Workshop Sabet Wayang Kulit Gaya Ki Wardono Mojokerto
Hari ke-6 Pekan Wayang Jawa Timur yang berlangsung di Taman Budaya Jawa Timur 2022 diadakan acara Workshop Sabet Wayang Kulit yang dinarasumberi oleh Ki Wardono, dalang senior gaya Jawatimuran dari Kabupaten Mojokerto. Pelaksanaan acara berlangsung pada Minggu, 6 November 2022 di Pendapa Jayengrana pukul 10.00 wib. s/d. selesai.
Sabet merupakan semua bentuk ekspresi dalang lewat gerak wayang dalam pertunjukan wayang sesuai dengan karakter tokoh dan suasananya. Sabet merujuk pada semua olah gerak wayang yang dimainkan oleh dalang. Karakter dan suasana seorang tokoh wayang dapat dikenali dari gerak-gerik wayang di kelir. Sabet juga merupakan unsur pementasan wayang yang menyentuh aspek visual, khususnya bagi penonton. Kelincahan seorang dalang memainkan gerak wayang menjadi aspek penting dalam konsep sabet. Bagian tubuh wayang yang bisa digerakkan oleh dalang adalah tangan. Dalam menggerakkan wayang, dalang akan menggoyangkan tubuh wayang disertai gerakan tangan wayang.

→ Data Tersedia
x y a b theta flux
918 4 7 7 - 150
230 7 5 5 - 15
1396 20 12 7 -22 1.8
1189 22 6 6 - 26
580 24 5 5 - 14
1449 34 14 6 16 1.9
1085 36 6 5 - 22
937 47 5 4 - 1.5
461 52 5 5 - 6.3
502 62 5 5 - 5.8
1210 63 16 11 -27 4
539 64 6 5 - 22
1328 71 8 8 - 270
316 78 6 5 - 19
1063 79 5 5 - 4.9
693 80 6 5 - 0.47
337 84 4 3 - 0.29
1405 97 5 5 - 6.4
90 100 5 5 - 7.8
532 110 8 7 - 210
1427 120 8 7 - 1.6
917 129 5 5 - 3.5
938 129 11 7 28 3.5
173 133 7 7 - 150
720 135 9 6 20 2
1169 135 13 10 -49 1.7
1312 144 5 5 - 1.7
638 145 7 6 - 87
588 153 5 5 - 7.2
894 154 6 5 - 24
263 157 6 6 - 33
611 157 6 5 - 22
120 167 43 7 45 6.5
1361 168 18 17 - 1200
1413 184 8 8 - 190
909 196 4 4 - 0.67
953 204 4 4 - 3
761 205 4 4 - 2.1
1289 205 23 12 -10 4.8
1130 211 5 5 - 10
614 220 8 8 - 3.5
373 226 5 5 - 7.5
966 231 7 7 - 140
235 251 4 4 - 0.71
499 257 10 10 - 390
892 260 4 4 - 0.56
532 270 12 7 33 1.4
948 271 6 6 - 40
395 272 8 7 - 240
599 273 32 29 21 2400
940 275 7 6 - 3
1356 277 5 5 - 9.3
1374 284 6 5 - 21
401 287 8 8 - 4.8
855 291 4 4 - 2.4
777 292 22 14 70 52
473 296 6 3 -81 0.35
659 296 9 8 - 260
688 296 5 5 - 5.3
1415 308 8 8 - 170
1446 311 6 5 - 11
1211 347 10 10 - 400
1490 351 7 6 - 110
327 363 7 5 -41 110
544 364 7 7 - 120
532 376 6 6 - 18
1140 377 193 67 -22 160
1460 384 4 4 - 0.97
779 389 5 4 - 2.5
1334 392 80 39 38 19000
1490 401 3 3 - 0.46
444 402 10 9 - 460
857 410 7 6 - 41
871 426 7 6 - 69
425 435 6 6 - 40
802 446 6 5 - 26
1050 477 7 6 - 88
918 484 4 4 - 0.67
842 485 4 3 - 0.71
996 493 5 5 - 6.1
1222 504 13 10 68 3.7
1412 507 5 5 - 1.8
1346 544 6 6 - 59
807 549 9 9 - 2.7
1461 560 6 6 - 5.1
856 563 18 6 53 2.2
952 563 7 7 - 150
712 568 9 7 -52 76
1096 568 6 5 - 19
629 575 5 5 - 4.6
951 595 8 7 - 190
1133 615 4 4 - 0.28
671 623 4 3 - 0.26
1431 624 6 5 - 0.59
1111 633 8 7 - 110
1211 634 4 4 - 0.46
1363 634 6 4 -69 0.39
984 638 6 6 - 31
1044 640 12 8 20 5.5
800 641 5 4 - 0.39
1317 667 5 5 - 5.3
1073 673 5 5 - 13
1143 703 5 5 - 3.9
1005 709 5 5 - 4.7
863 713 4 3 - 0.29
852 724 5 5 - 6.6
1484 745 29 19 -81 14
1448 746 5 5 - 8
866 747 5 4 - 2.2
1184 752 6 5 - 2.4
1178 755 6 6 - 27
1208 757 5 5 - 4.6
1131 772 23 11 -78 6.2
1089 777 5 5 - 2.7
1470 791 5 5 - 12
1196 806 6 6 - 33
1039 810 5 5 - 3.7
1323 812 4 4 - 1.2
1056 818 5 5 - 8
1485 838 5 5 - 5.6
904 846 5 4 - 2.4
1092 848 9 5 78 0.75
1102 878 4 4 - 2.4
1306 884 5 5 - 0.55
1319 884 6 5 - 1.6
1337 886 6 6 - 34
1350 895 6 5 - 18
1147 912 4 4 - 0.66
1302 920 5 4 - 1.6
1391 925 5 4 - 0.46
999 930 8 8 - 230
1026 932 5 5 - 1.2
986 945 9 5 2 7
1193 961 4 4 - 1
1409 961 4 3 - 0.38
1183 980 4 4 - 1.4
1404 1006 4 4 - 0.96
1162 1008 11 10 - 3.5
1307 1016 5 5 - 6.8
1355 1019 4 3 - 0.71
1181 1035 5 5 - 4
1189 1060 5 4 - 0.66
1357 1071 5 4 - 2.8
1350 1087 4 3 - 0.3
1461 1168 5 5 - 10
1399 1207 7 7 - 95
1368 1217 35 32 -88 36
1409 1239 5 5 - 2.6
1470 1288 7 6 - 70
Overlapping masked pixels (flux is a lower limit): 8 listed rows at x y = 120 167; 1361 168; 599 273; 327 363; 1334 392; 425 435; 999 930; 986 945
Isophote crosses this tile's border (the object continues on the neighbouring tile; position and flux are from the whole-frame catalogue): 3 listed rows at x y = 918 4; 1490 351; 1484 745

→ Tujuan 1
Ulangi secara persis bagian teks tentang workshop sabet wayang kulit, mulai dari "Workshop Sabet Wayang Kulit Gaya" hingga "wib. s/d. selesai.".
→ Tujuan 2
Sambung teks tentang workshop sabet wayang kulit, dimulai tepat setelah kalimat terakhirnya.
Baris-baris tersebut tidak digunakan di sini.

→ Jawaban Latihan 1
Workshop Sabet Wayang Kulit Gaya Ki Wardono Mojokerto
Hari ke-6 Pekan Wayang Jawa Timur yang berlangsung di Taman Budaya Jawa Timur 2022 diadakan acara Workshop Sabet Wayang Kulit yang dinarasumberi oleh Ki Wardono, dalang senior gaya Jawatimuran dari Kabupaten Mojokerto. Pelaksanaan acara berlangsung pada Minggu, 6 November 2022 di Pendapa Jayengrana pukul 10.00 wib. s/d. selesai.

→ Jawaban Latihan 2
Materi sabet disampaikan oleh Ki Wardono kepada sejumlah peserta yang terdiri dari dalang-dalang muda yang ingin mempelajari teknik sabet gaya Ki Wardono yang secara umum mewakili gaya Mojokertoan. Workshop ini bertujuan untuk meningkatkan ketrampilan dan pengetahuan pada para peserta dalang muda. Bagaimana memainkan karakter dan contoh teknik menggerakkan wayang dianalisa dan dijelaskan secara gamblang oleh Ki Wardono kepada para peserta.
Dalam seni sabet wayang gaya Ki Wardono ada aturan-aturan, norma-norma atau wewaton yang merupakan konvensi yang dianut oleh Ki Wardono ketika menggerakkan wayang-wayangnya yang bisa menjadi ilmu baru yang didapat oleh para peserta dalang muda. Teknik memegang (cepengan) wayang dan teknik menggerakkan wayang secara terampil sangat mendukung keberhasilan sabet. Ki Wardono tidak mewajibkan teknik yang dimilikinya menjadi satu-satunya pedoman yang harus dianut. Tetapi Ki Wardono malah menganjurkan pada para peserta untuk mengembangkan teknik baru yang mungkin bisa menjadi lebih baik daripada hasil kreasinya.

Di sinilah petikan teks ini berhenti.